As is so often the case in any debate over the future of England's national football team, the real point of the Hodgson-or-Redknapp argument has been cast so far out into a sea of drivel we can only regret that someone hasn't written it down and put it in a bottle. Then, who knows? The penny might at least drop on some distant desert island.
The nub of the matter, despite what you have heard, is not that a bunch of sports hacks – including yours truly – unsuccessfully picked, or even tried to impose, the wrong horse. When, after all, did the triumphalist, all-seeing Football Association last pick a winner?
We should all know the answer to that question. It was as far back as 1964, give or take the quickly curtailed promise of Terry Venables 30 years after England won the World Cup under Sir Alf Ramsey.
The gut question is simple – and as relevant as it was a mere 30 years ago when Brian Clough, the most brilliant of English football managers, was judged at the FA's old Lancaster Gate headquarters as not a proper fit for the England blazer.
It is not about who happens to be best mates with Harry Boy (my own relations with him down the years have been generally cordial but scarcely intimate) or who doesn't see Roy Hodgson's impressively broad background in the game, and enthusiasm for involvement in every level of the national football operation, as necessarily sure-fire endorsements of his succession to Fabio Capello.
No, the big issue – somewhat by-passed by the FA when it made its announcement earlier this week – is which Englishman in English football over the last few years has produced the most exhilarating football and suggested most strongly that he has the wit and the imagination and, maybe most vitally of all, the understanding of players – how they think, how they operate, how they work, how they play – to get something of a response from arguably the most chronically underachieving nation in the world game?
Is it Roy Hodgson, for all his virtues, or was it Harry Redknapp?
Instead of dwelling on the fact that the FA, given all of the latter's track record at White Hart Lane, not least his brief but thrilling adventures in the Champions League when the reigning champions Internazionale and the Serie A title winners-elect, Milan, were put to the sword, has treated Redknapp with an egregious lack of courtesy, we should get back to the indisputable fact that in these terms Redknapp wins by the length of Seven Sisters Road.
No, he is not Clough. He hasn't won a couple of European Cups with football that, while not always luminous, invariably carried the hard edge of a winning instinct. But he has got into the heads of players like Gareth Bale and Luka Modric and Kyle Walker and made them immeasurably better players.
What Redknapp has most in common with Clough, and Venables, is not so much an easy rapport with players (Clough could play the martinet as readily as the father figure) but the capacity to cause uneasiness in the FA's upper echelons.
Clough was outrageous in many respects.
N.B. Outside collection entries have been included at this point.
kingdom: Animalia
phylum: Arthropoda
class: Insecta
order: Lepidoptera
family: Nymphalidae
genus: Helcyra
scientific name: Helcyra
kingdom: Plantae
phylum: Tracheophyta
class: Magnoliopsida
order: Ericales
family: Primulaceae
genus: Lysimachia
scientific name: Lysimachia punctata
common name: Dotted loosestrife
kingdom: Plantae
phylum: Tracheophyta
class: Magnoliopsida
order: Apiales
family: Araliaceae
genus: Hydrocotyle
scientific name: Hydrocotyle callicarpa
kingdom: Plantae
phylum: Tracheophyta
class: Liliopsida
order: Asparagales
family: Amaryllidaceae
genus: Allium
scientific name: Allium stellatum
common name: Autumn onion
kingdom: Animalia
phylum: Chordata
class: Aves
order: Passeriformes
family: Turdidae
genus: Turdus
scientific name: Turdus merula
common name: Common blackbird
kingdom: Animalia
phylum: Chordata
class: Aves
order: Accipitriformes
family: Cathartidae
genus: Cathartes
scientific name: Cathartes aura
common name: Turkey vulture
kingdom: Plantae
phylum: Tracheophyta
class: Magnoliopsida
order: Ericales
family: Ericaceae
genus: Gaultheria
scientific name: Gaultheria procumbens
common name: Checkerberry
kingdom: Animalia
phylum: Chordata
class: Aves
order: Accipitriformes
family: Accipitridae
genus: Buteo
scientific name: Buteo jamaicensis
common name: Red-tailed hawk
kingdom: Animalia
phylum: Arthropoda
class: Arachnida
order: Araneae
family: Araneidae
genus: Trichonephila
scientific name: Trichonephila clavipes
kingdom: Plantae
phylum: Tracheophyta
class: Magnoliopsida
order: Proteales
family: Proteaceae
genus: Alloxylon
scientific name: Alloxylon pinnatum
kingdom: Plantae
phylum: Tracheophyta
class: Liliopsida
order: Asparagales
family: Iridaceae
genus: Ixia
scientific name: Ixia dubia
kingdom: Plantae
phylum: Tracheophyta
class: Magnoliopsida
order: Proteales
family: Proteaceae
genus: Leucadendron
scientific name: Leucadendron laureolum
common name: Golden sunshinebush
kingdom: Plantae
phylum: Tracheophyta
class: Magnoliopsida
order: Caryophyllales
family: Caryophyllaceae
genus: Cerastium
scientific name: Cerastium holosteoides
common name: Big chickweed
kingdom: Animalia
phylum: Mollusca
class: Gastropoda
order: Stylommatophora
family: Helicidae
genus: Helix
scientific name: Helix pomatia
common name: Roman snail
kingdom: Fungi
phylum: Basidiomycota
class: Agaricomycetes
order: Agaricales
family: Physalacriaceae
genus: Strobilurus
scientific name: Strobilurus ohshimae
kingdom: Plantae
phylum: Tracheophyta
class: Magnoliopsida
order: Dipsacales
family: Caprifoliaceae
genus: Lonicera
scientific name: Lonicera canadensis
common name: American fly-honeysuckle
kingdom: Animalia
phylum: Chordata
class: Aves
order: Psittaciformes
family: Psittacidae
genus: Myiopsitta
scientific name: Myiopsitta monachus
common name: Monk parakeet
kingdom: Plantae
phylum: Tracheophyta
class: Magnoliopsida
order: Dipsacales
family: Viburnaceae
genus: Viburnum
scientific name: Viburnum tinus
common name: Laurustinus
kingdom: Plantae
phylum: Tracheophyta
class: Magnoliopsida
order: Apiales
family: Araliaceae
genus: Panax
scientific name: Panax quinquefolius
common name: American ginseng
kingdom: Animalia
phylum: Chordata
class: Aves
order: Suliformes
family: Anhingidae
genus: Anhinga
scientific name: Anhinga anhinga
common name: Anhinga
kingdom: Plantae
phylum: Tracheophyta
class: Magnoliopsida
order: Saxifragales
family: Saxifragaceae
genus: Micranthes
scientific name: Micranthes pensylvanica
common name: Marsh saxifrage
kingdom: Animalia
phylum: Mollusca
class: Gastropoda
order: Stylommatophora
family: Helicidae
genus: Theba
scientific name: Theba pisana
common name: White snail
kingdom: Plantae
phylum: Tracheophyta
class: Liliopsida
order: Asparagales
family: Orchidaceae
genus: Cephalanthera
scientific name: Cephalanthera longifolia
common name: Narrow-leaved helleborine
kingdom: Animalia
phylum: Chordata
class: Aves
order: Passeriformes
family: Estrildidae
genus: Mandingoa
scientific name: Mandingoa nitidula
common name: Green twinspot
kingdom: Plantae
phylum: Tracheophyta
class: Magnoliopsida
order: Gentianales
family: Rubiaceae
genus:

He was a brilliant player and always knew it, and when he came to management he had a genius for building great teams – rather than preserving one at Leeds United – that persuaded him that his claims for the England job could not be resisted.
It turned out to be no more than a pretty thought – as did the hope in some quarters that Venables would be able to survive some troubling business adventures and build on the promise of his work in Euro '96, which included a wholesale ransacking of the Netherlands at Wembley.
Over Redknapp, the FA has applied the policy of omerta. Trevor Brooking, the head of football development at the FA, strenuously denies that his recommendations were coloured by old enmity. The FA chairman, David Bernstein, steadfastly refused to mention the non-candidate's name. That this was at the very least curious, and at worst wilfully ungenerous, has been dismissed as the jaundiced reaction of Redknapp admirers.
However, if the debate isn't to lose all rationality, we have to go a little deeper under the cloak of denial. We have to see it as a defensive posture, an implicit acknowledgement that a legitimate measuring of Roy Hodgson's extremely worthy career against the old-pro flair of Harry Redknapp simply didn't happen.
This doesn't mean that Hodgson should be denied the support he and the FA have requested so urgently, however brittle it may prove. But nor does it say that we are not entitled to question the wisdom of a decision that was handed down so imperiously it might have been written on a piece of stone. That it landed so heavily on the head of Harry Redknapp was gratuitously insulting, apart from also – it is believed here – being plain wrong.